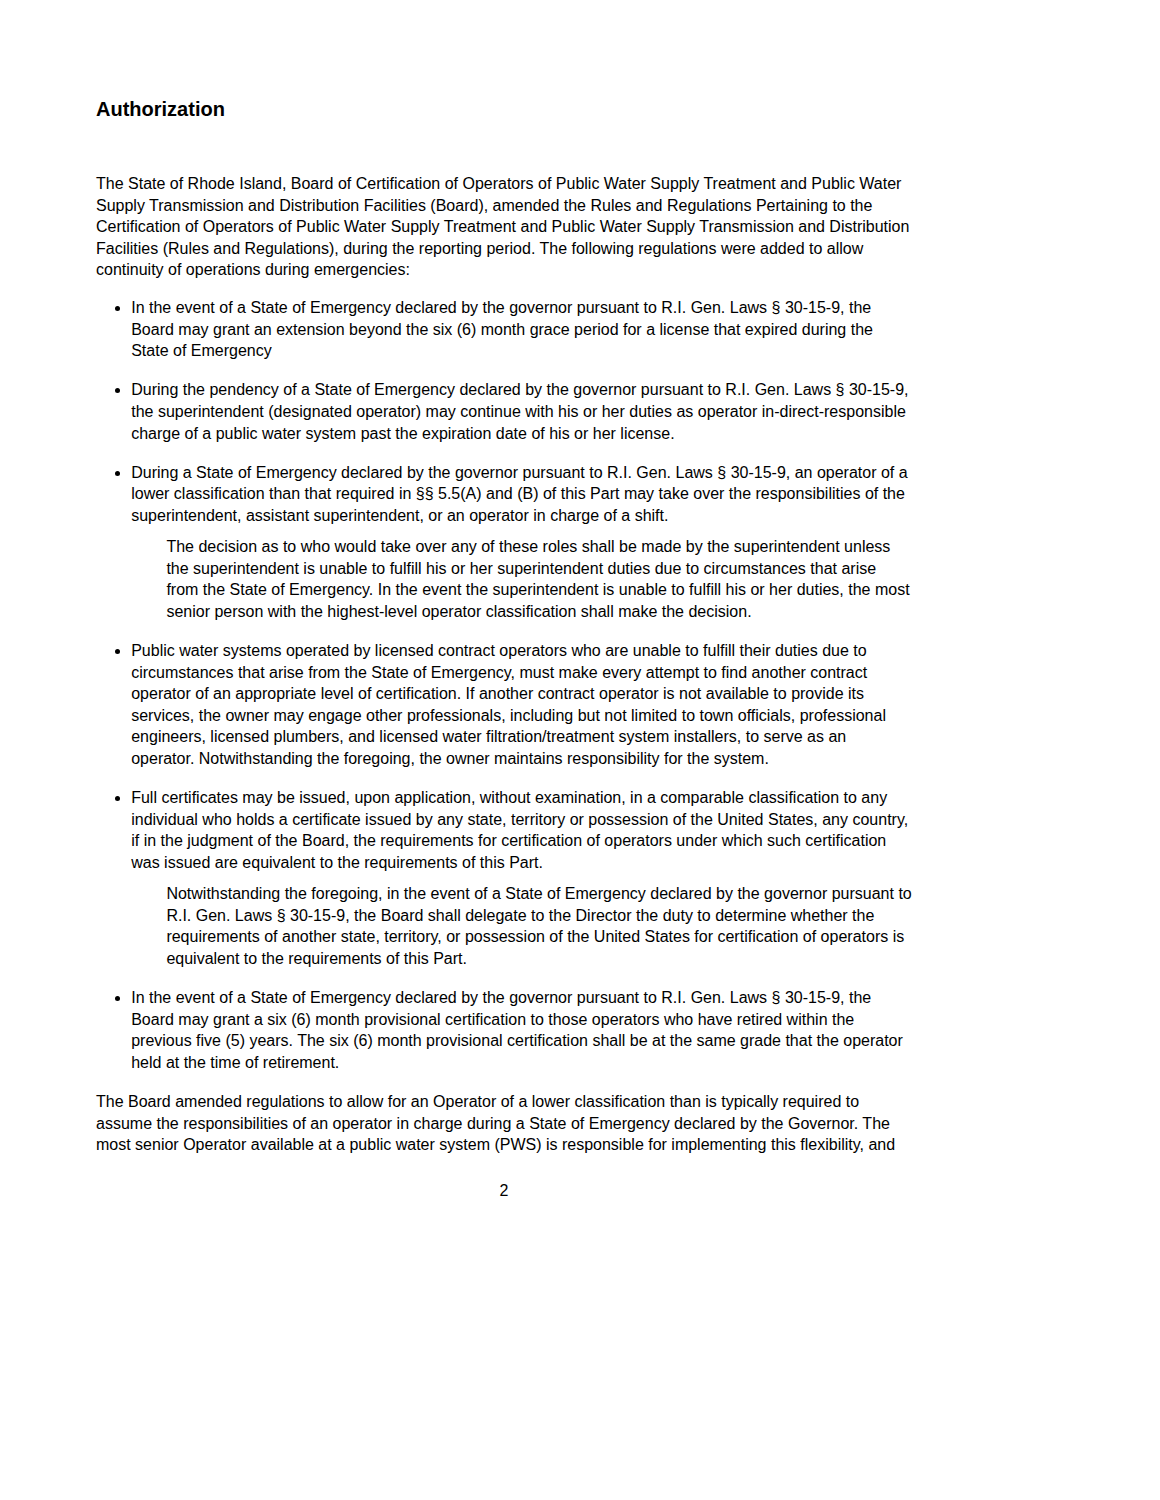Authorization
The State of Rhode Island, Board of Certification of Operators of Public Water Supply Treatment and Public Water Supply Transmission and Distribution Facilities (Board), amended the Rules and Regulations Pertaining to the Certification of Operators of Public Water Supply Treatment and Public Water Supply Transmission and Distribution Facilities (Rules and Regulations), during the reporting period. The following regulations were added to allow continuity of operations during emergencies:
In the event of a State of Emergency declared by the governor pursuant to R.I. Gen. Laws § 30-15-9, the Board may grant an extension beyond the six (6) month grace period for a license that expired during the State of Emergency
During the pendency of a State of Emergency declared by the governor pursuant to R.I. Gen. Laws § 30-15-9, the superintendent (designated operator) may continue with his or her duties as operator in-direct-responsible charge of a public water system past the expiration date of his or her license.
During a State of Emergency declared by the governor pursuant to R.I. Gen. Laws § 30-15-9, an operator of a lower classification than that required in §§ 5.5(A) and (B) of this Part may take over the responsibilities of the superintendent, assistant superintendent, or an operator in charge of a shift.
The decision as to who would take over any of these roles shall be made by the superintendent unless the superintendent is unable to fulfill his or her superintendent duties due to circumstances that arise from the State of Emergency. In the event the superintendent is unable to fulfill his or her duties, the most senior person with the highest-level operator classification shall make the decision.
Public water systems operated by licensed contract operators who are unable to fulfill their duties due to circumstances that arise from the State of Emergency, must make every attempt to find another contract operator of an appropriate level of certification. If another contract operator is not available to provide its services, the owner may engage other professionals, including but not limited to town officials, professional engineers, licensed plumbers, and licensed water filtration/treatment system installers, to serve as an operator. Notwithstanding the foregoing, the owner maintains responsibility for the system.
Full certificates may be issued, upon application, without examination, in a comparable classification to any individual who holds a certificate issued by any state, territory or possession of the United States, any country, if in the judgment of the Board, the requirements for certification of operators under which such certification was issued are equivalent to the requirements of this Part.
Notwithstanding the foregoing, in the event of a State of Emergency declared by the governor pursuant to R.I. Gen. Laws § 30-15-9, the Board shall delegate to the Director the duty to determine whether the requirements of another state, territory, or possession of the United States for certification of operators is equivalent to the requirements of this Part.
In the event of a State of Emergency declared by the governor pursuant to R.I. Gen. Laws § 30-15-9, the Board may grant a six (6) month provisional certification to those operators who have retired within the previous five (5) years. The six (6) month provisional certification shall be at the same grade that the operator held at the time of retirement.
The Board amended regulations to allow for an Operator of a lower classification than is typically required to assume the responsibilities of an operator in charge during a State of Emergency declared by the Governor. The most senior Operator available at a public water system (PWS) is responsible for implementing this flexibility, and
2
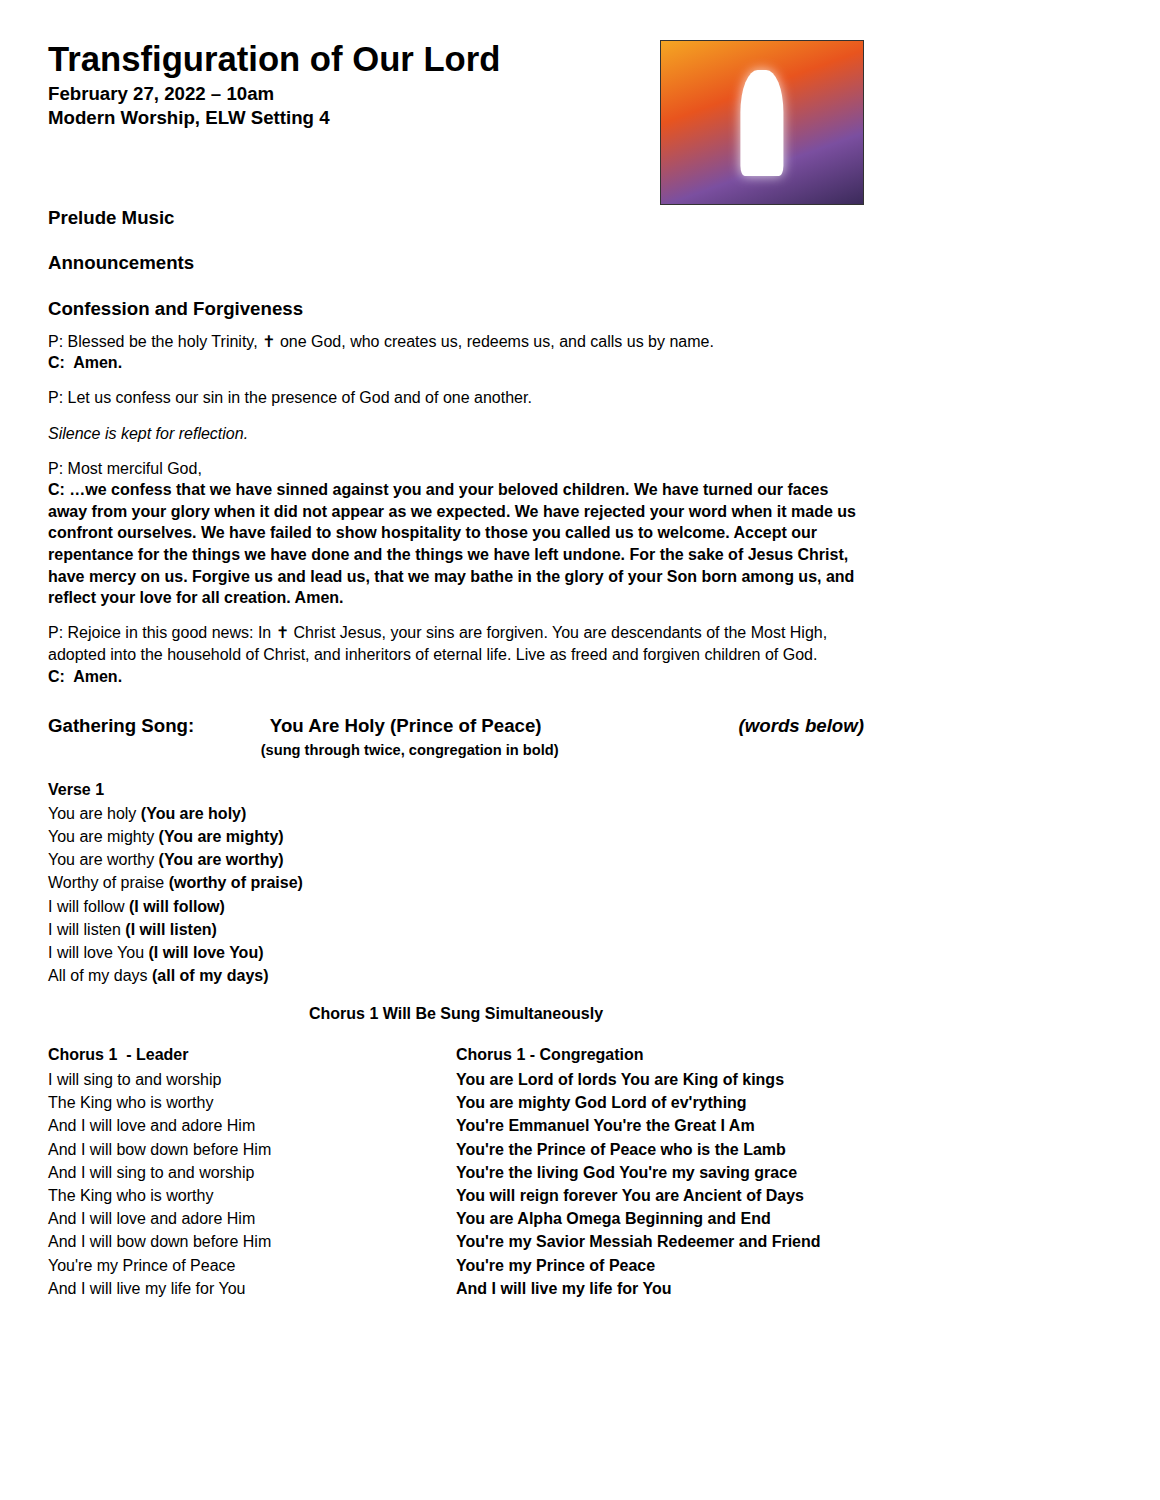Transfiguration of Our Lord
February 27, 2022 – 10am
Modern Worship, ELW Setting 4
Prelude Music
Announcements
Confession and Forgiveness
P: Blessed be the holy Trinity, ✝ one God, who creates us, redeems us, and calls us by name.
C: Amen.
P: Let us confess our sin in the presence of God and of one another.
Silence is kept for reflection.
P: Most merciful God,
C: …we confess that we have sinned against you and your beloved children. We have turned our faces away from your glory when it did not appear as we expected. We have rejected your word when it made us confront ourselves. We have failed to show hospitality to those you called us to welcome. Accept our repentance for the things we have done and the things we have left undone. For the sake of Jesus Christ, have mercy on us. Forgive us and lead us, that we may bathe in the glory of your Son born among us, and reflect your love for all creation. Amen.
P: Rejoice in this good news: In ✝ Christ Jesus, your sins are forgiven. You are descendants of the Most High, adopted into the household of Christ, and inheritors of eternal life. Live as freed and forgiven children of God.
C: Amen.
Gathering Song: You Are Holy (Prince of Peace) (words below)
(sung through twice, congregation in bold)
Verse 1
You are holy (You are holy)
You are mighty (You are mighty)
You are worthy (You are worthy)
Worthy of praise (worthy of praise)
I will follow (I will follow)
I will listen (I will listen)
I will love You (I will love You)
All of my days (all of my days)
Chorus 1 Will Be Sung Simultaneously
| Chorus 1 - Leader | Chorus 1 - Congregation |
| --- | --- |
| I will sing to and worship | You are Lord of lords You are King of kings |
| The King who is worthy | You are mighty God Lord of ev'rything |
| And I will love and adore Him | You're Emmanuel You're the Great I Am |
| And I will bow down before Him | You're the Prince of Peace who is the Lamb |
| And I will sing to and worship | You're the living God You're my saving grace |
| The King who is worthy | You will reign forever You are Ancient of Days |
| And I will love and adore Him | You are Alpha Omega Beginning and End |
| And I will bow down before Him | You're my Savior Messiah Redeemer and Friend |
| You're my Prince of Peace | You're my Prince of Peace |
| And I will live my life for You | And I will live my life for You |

------------------------------------------------

Using the entries above, extract exactly the span from the line with "P: Blessed be" to the line with "You are holy (You are holy)", both lines included; leave out everything else.

**RESPONSE AREA:**
P: Blessed be the holy Trinity, ✝ one God, who creates us, redeems us, and calls us by name.
C: Amen.
P: Let us confess our sin in the presence of God and of one another.
Silence is kept for reflection.
P: Most merciful God,
C: …we confess that we have sinned against you and your beloved children. We have turned our faces away from your glory when it did not appear as we expected. We have rejected your word when it made us confront ourselves. We have failed to show hospitality to those you called us to welcome. Accept our repentance for the things we have done and the things we have left undone. For the sake of Jesus Christ, have mercy on us. Forgive us and lead us, that we may bathe in the glory of your Son born among us, and reflect your love for all creation. Amen.
P: Rejoice in this good news: In ✝ Christ Jesus, your sins are forgiven. You are descendants of the Most High, adopted into the household of Christ, and inheritors of eternal life. Live as freed and forgiven children of God.
C: Amen.
Gathering Song: You Are Holy (Prince of Peace) (words below)
(sung through twice, congregation in bold)
Verse 1
You are holy (You are holy)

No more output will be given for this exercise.